Andrew Michael Hurley é autor de duas coletâneas de contos publicadas no Reino Unido e Loney é seu primeiro romance. Lançado originalmente em edição limitada - apenas trezentos exemplares -, o livro rompeu as fronteiras do mercado independente, recebeu resenhas elogiosas de todos os principais veículos de imprensa, conquistou o grande público e arrebatou o júri do prestigioso Costa Book Awards, rendendo a Andrew Michael Hurley o prêmio de melhor autor estreante de 2015. O autor mora em Lancashire, Inglaterra, onde leciona literatura inglesa e escrita criativa.

   Desde o final da década de 70, onde eventos perturbadores aconteceram em sua vida e na de seu irmão, Smith (como o narrador e um dos protagonista nos é apresentado) nunca mais tinha escutado o nome Coldbarrow. Ninguém que ele conhecesse o mencionava mais, e ele tinha feito um tremendo esforço para esquecê-lo. No entanto, ele sempre soube que o que ocorrera lá não permaneceria oculto para sempre, por mais que quisesse isso.  O irmão de Smith, Hanny (ou Andrew, como sua mãe o chama) agora é pastor e todo mundo já tinha ouvido falar dele, mesmo quem não tinha lido seus livros. E agora, com a notícia de Coldbarrow, parecia, ao ver de Smith, provável que falariam dele de novo, a menos que Smith colocasse tudo no papel e desferisse o primeiro ataque, por assim dizer. E é exatamente isso que ele faz, nos relatando como tudo verdadeiramente ocorreu na misteriosa e inexorável costa da Inglaterra, mais especificamente no lugar onde chamavam de Loney
   Smith gostava de dizer que o Loney era apenas um estranho e perigoso pedaço de lugar nenhum entre os rios Wyre e Lune ou uma porção indômita e inútil do litoral inglês, aonde Hanny e ele iam toda Páscoa com a mãe, Esther, o pai, sr. Smith, o sr. e a sra. Belderboss e o padre Wilfred, o sacerdote da paróquia. O motivo de tal peregrinação era Hanny, que possuía uma deficiência que era inaceitável para sua devotada mãe: a incapacidade de se comunicar e racionar com clareza. Toda Páscoa eles viajavam até lá, ao santuário do lugar, e a cada ano a fé de Esther era maior e mais extrema. Ela tinha certeza de que Deus curaria seu filho por meio de um milagre, e era por isso que ela sempre ia até o Loney, mesmo que Hanny não gostasse muito do lugar. 
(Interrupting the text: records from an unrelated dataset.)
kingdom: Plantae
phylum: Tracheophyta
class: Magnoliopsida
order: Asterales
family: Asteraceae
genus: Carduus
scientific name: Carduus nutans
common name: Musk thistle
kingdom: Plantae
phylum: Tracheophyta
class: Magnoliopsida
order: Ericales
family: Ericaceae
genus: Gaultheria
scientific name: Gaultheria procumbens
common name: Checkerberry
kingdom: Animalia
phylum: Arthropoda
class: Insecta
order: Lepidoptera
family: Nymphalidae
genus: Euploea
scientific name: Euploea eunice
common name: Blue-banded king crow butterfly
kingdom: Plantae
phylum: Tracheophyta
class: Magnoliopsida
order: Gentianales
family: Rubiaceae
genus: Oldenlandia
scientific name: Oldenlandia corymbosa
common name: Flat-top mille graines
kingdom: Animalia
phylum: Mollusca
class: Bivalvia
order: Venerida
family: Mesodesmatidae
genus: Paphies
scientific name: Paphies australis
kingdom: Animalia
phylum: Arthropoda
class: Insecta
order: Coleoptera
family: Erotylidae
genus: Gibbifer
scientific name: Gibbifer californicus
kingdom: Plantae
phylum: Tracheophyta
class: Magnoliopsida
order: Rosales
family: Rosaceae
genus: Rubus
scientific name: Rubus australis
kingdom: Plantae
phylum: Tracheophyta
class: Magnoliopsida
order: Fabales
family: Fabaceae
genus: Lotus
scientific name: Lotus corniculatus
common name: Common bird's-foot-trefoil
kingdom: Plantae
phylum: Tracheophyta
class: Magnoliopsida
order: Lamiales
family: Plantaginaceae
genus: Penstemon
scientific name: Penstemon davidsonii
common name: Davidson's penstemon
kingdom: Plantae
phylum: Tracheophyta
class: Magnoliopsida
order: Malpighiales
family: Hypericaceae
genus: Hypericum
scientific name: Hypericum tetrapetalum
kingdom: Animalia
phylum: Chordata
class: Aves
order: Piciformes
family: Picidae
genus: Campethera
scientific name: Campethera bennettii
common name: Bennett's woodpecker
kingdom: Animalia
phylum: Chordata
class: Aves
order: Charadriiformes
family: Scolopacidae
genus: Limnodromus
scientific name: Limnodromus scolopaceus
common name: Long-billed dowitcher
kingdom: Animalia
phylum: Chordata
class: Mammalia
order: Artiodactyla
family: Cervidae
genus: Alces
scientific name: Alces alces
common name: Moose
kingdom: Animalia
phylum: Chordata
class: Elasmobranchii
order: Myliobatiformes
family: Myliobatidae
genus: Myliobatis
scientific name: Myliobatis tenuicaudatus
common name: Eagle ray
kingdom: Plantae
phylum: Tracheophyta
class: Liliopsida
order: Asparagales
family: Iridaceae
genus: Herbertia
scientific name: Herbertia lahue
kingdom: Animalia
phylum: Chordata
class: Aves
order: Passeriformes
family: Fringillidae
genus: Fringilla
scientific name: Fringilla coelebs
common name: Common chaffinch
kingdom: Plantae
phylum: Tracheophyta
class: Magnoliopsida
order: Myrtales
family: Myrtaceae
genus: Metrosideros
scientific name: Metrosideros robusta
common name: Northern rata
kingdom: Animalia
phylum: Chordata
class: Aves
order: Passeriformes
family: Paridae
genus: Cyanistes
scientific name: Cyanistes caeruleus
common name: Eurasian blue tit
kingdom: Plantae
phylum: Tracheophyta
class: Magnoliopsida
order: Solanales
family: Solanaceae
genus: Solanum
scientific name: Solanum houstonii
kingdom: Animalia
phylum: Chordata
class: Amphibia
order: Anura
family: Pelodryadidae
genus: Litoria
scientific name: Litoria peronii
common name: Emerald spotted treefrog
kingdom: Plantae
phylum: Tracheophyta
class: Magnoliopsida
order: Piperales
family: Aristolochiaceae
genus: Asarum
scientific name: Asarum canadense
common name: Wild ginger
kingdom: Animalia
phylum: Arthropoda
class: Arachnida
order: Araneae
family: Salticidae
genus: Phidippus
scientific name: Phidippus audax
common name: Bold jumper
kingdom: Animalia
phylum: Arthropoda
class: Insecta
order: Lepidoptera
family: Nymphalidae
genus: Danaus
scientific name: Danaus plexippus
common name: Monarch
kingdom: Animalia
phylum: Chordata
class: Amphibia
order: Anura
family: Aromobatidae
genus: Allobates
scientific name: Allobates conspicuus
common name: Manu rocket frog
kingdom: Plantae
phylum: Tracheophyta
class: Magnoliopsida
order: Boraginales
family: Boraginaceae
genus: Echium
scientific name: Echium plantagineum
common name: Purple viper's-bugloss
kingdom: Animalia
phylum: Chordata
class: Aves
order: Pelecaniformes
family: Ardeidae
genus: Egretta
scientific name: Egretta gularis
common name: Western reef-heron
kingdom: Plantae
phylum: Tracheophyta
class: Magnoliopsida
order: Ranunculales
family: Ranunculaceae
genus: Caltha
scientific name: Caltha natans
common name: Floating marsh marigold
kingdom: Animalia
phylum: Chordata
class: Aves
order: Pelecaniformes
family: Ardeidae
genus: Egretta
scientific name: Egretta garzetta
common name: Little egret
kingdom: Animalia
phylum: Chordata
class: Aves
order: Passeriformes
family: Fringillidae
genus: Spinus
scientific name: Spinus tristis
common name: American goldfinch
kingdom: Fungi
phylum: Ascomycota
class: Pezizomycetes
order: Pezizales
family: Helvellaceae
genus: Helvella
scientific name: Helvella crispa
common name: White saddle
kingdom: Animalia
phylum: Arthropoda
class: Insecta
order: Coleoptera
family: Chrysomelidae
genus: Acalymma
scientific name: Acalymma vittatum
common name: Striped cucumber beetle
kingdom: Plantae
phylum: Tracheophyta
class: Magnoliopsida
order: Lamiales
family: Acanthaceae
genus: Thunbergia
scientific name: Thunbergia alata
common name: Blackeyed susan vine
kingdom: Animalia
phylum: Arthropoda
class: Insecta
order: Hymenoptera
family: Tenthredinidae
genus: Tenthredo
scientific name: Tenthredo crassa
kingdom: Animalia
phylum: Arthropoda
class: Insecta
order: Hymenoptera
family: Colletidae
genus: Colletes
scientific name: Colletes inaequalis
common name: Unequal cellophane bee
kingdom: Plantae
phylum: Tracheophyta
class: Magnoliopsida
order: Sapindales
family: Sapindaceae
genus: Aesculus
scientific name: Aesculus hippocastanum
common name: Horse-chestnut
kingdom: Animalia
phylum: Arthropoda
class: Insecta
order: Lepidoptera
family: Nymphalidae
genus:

   Na década de 70, a última vez que foram ao Loney, o padre Wilfred morreu misteriosamente semanas antes da viagem, o que colocou a fé de Esther à prova. Ela não queria um novo padre, ela sabia que correria o risco dele não ser tão rigoroso, devotado e experiente quanto Wilfred. Cabe então ao novo padre, Bernard, seguir em peregrinação com a família de Smith e mais alguns amigos próximos. Mas quando chegam na Moorings, residência da família no local, eventos suspeitos começam a acontecer, o que não é novidade, em virtude de que o Loney sempre foi impossível de se conhecer de verdade e sempre fora repleto de segredos e moradores estranhos e um tanto quanto peculiares. Mas, como Smith nos conta, na década de 70 as coisas foram diferente de tudo que eles já tinha vivido no lugar, mas ele faria com que os policiais acreditassem no que ele lhe dissesse. Que estavam (ele e Hanny) bem longe da Thessaly (outra residência do local) quando a coisa aconteceu. Que estavam correndo e fazendo a travessia de volta para o continente, tropeçando nos canais de água em meio ao nevoeiro, quando um único disparo ecoou ao redor do Loney e se perdeu no silêncio do areal.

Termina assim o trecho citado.